= WHAT IS REQUIRED =
Please filter the entries for the word "FORTNITE" and copy every line that has it.

=== DATA TO EXAMINE ===

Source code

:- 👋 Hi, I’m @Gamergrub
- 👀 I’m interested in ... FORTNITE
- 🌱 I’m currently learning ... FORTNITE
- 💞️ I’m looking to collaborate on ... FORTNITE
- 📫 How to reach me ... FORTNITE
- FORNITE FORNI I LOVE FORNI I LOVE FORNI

===

= WRITTEN SOLUTION =
- 👀 I’m interested in ... FORTNITE
- 🌱 I’m currently learning ... FORTNITE
- 💞️ I’m looking to collaborate on ... FORTNITE
- 📫 How to reach me ... FORTNITE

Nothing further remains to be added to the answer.